The U.S. corn crop is rated this week at 69 percent good to excellent (71 percent last week), 23 percent fair and 8 percent poor to very poor.
 
The best-looking corn crops are in Iowa, Kentucky, and South Dakota. The corn is struggling in Texas, Colorado, Kansas and Ohio.
 
The corn has entered the silk stage in about one-third of the states, which is about average for this time of year.
 
The soybean crop is rated at 68 percent in the good to excellent category this week, down 3 points from last week, 25 percent is rated fair and 7 percent is rated poor to very poor.
 
Louisiana and Wisconsin have the most acres rated in the good to excellent category with 89 percent and 83 percent respectfully.
 
About half the soybean crop is blooming, slightly ahead of the 5-year average of 40 percent.
 
Unfortunately, the U.S. cotton and grain sorghum crops are not keeping up with the corn and soybeans. The cotton crop is rated 44 percent in the good to excellent category this week (43 percent last week), 30 percent is fair, and 26 percent is poor to very poor.

-- Records supplied --
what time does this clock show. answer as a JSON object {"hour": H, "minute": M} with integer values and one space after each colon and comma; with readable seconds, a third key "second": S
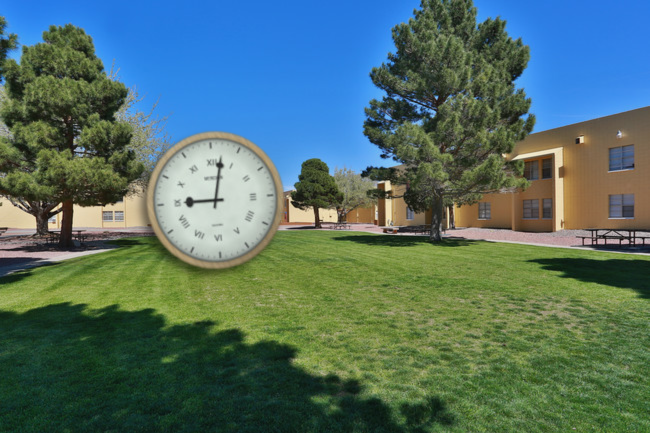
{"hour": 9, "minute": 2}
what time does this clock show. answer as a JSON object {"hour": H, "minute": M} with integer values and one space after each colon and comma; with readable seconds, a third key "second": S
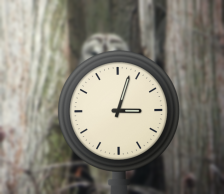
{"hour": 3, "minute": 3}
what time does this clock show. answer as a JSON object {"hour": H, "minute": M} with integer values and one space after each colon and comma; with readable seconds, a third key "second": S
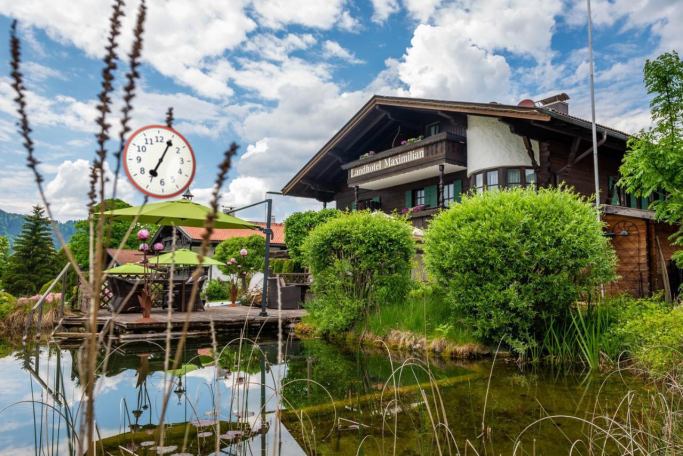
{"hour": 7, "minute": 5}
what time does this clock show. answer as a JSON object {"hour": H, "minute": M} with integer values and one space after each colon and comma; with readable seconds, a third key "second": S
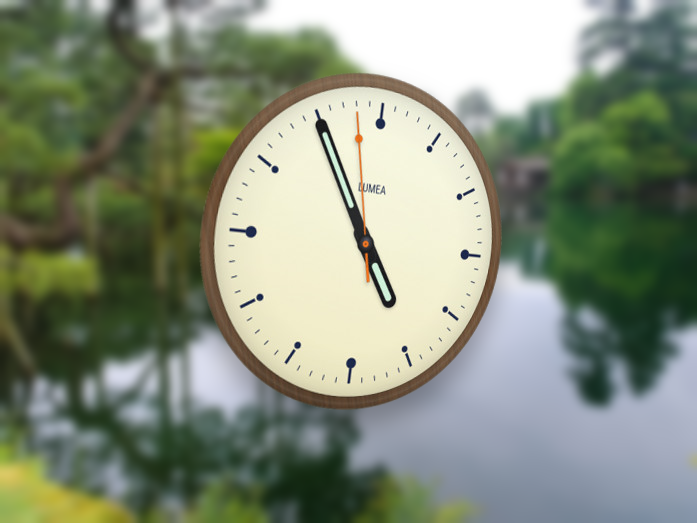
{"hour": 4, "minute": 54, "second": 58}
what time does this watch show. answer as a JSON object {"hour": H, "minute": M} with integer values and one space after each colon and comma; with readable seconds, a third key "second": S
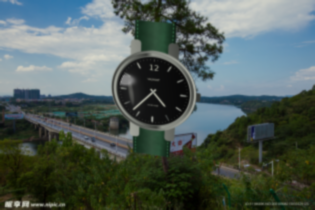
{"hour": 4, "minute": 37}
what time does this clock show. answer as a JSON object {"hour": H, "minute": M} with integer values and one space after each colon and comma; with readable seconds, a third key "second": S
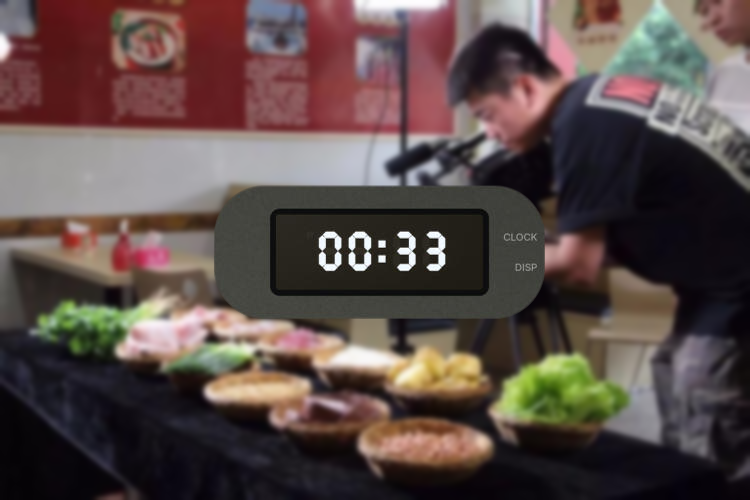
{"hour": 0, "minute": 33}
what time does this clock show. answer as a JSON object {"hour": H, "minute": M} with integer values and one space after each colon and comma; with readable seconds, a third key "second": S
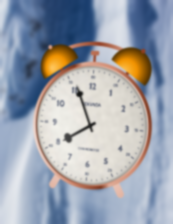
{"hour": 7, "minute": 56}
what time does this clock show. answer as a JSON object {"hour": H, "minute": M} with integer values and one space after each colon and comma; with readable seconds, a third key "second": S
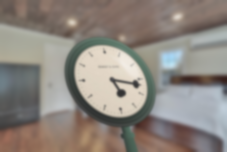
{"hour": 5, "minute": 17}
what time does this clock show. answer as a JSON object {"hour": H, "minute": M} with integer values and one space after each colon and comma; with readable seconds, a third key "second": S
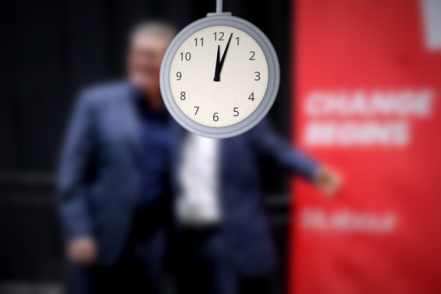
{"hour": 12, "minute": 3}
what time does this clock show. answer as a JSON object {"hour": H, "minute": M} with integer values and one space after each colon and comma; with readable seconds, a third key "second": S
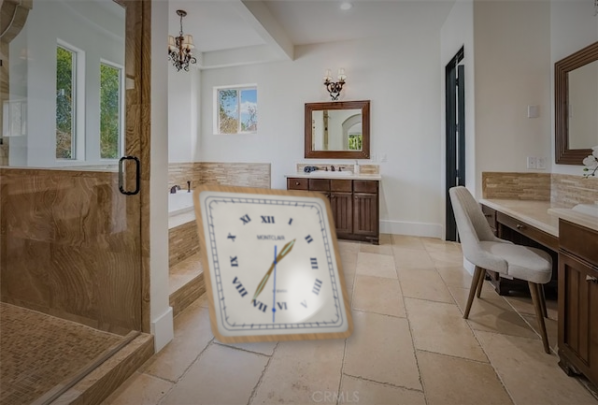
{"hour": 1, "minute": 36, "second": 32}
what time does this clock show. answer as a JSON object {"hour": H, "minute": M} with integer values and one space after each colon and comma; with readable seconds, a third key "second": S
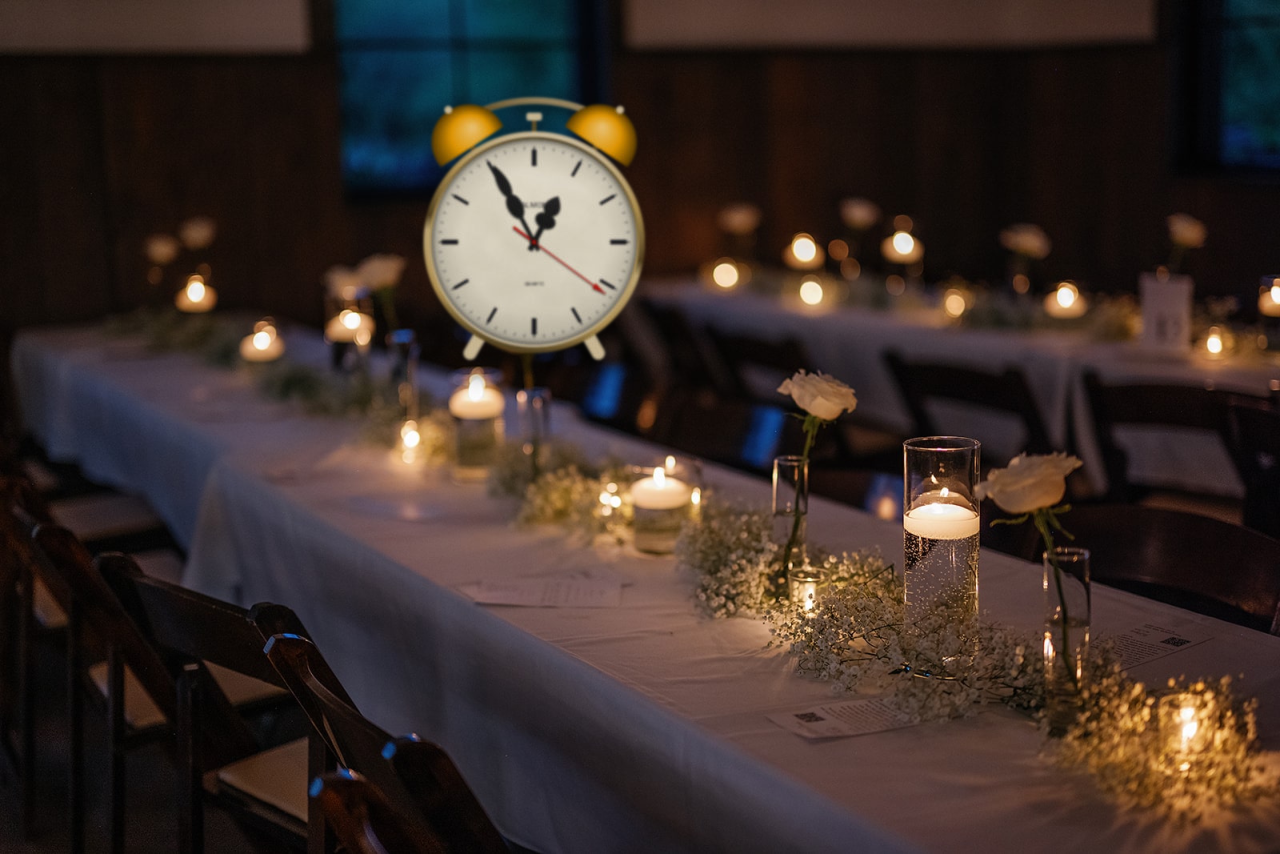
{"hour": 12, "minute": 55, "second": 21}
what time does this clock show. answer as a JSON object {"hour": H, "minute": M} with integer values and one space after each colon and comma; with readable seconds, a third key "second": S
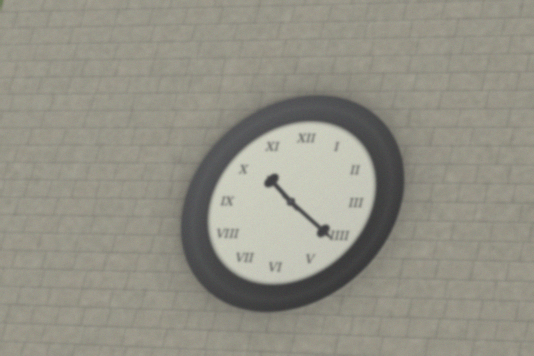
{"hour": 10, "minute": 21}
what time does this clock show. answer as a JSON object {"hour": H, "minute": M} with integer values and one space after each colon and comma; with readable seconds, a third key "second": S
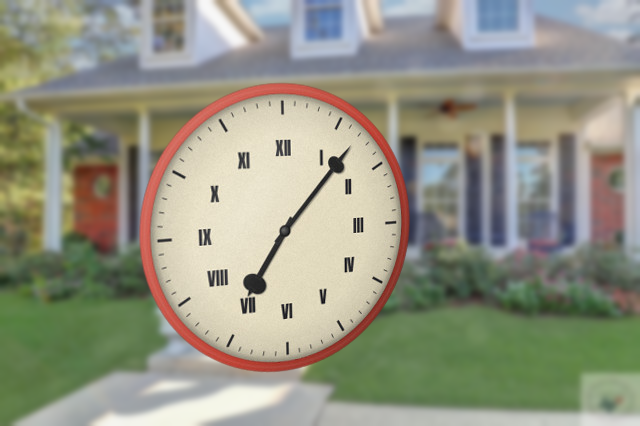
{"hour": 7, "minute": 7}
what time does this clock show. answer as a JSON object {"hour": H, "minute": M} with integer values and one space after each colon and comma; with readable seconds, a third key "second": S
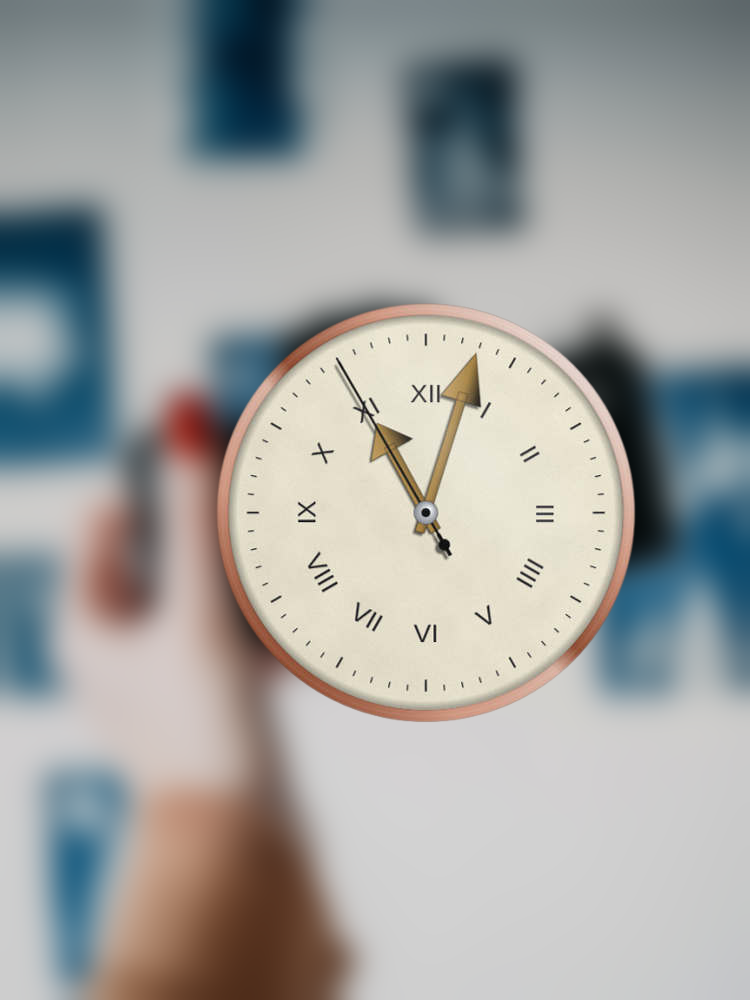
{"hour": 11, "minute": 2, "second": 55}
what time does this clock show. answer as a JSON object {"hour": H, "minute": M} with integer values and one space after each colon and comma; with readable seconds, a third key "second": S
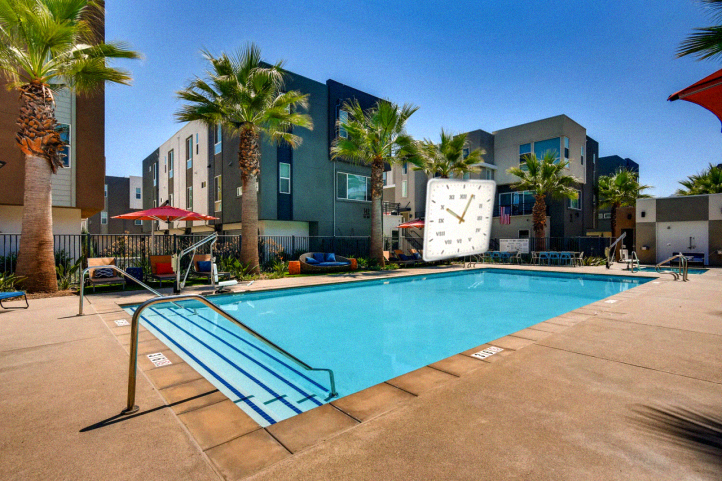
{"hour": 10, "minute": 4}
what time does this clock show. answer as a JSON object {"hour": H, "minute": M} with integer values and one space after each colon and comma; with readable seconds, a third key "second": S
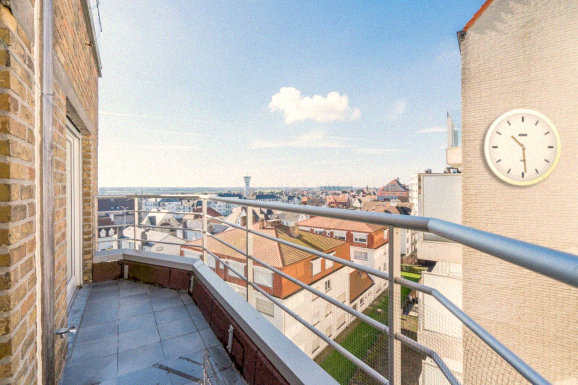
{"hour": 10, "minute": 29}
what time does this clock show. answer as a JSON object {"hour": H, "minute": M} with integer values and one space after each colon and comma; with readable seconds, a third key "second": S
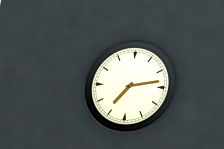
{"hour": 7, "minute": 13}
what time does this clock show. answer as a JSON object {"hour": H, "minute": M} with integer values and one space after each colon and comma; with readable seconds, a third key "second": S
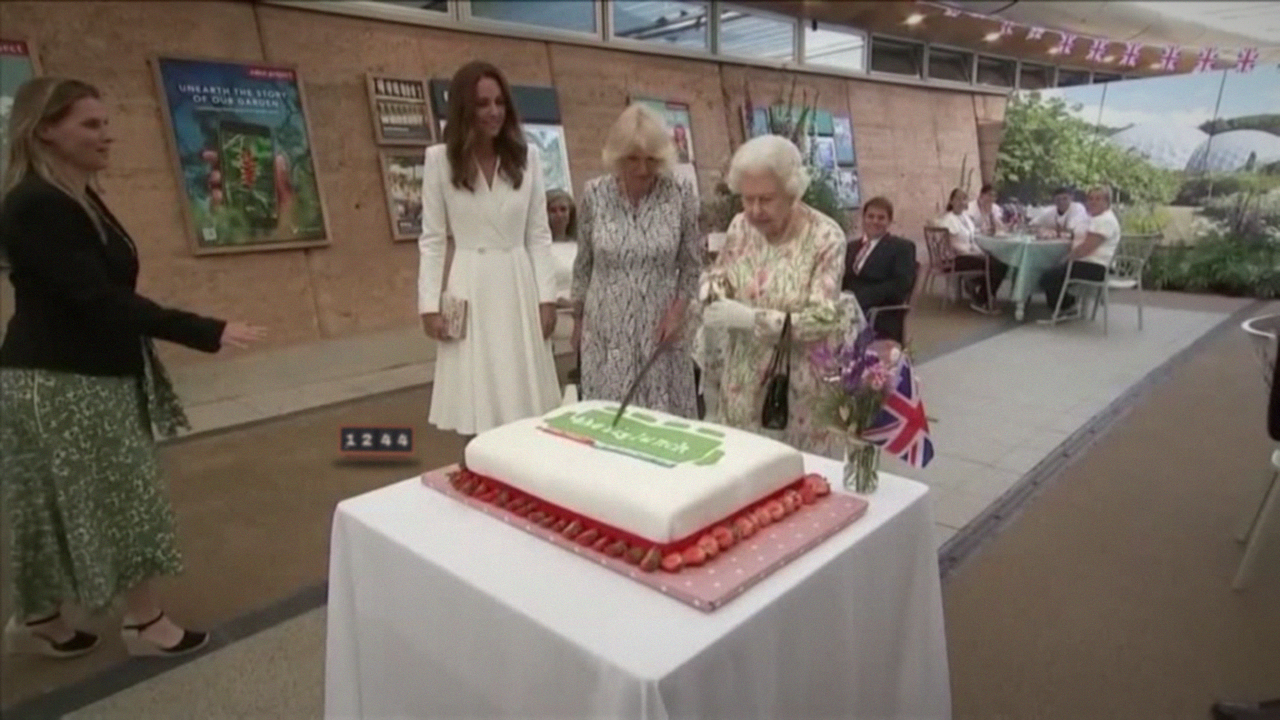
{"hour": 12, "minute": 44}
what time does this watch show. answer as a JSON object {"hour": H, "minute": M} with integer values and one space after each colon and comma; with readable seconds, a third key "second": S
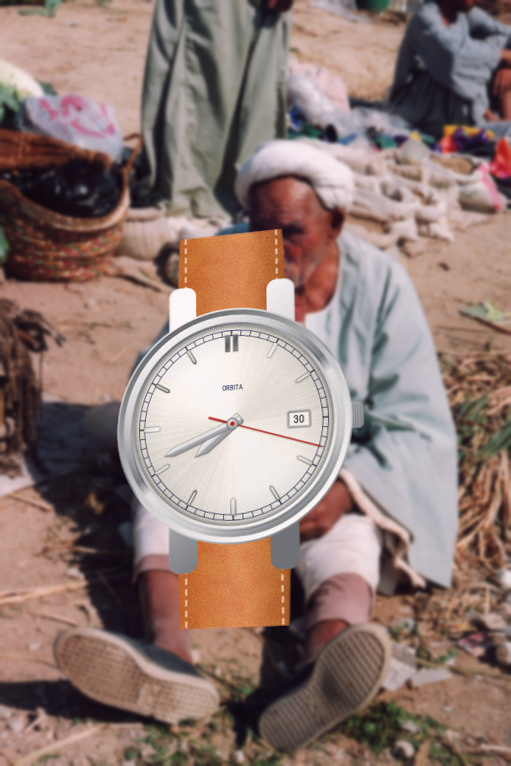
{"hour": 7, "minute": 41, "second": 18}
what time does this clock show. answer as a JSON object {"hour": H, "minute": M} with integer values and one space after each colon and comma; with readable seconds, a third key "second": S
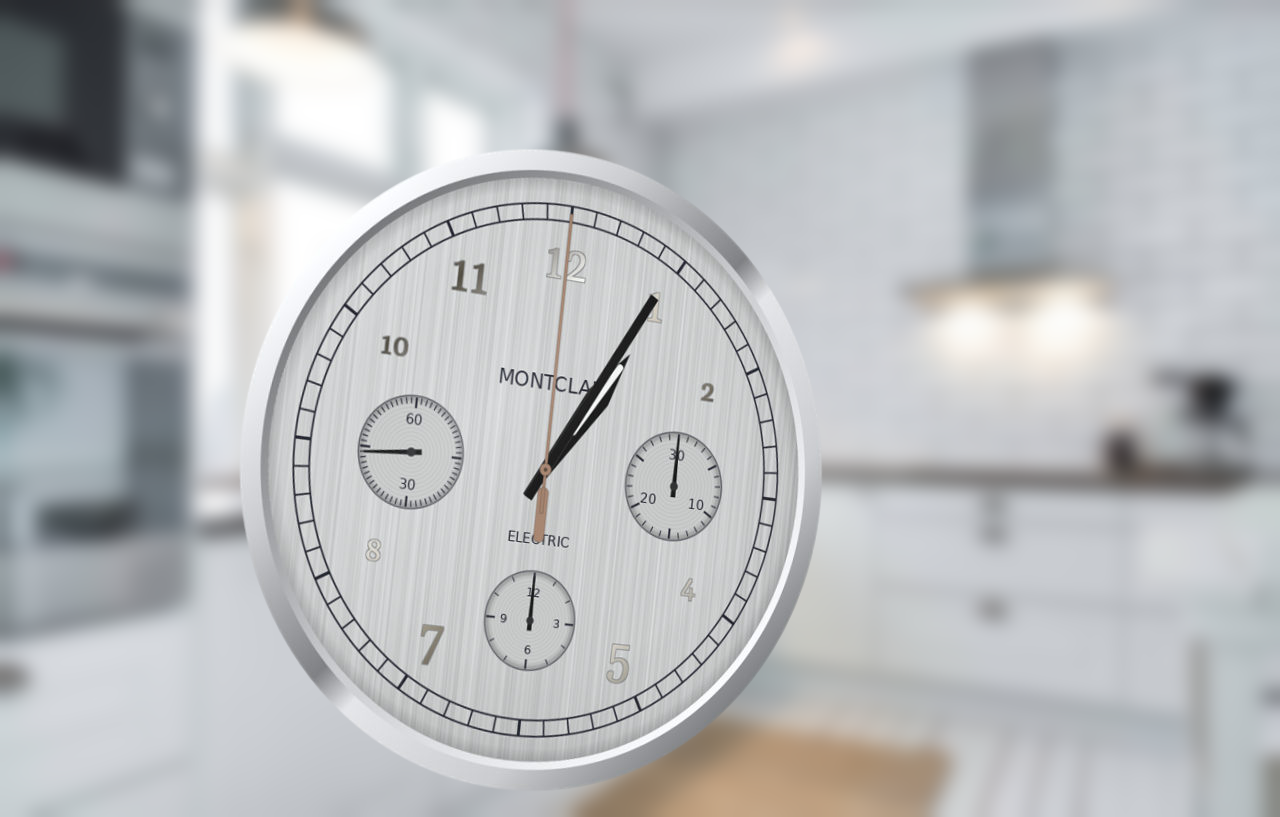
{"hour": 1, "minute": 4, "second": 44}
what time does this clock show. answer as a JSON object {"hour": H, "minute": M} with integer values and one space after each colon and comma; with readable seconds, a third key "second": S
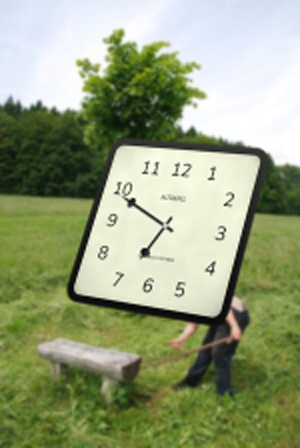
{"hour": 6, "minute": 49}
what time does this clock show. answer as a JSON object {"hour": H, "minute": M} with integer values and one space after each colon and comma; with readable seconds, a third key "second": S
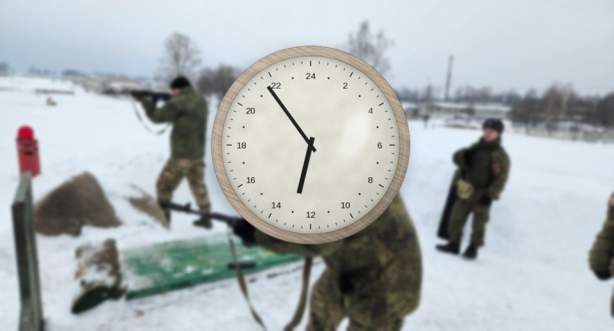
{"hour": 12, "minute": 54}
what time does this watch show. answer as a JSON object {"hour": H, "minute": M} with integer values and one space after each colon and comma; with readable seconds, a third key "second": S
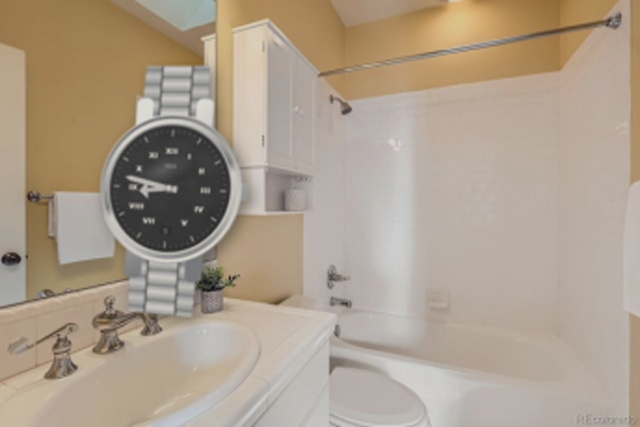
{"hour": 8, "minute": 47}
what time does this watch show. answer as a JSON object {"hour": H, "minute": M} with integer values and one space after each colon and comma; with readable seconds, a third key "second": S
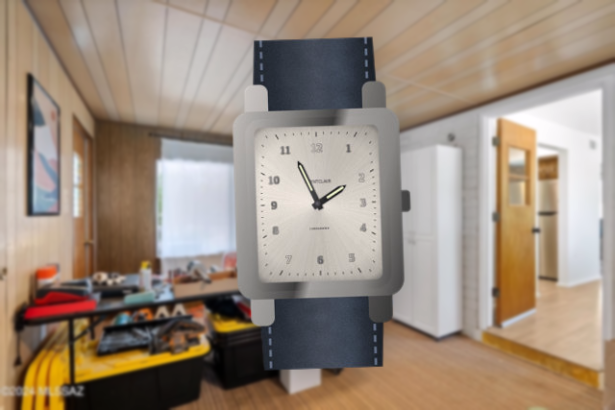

-- To do --
Can you reproduce the crop report word for word, starting with "The soybean crop is rated" and going on through "of 40 percent."? Rely only on the crop report, not the listing.

-- The solution --
The soybean crop is rated at 68 percent in the good to excellent category this week, down 3 points from last week, 25 percent is rated fair and 7 percent is rated poor to very poor.
 
Louisiana and Wisconsin have the most acres rated in the good to excellent category with 89 percent and 83 percent respectfully.
 
About half the soybean crop is blooming, slightly ahead of the 5-year average of 40 percent.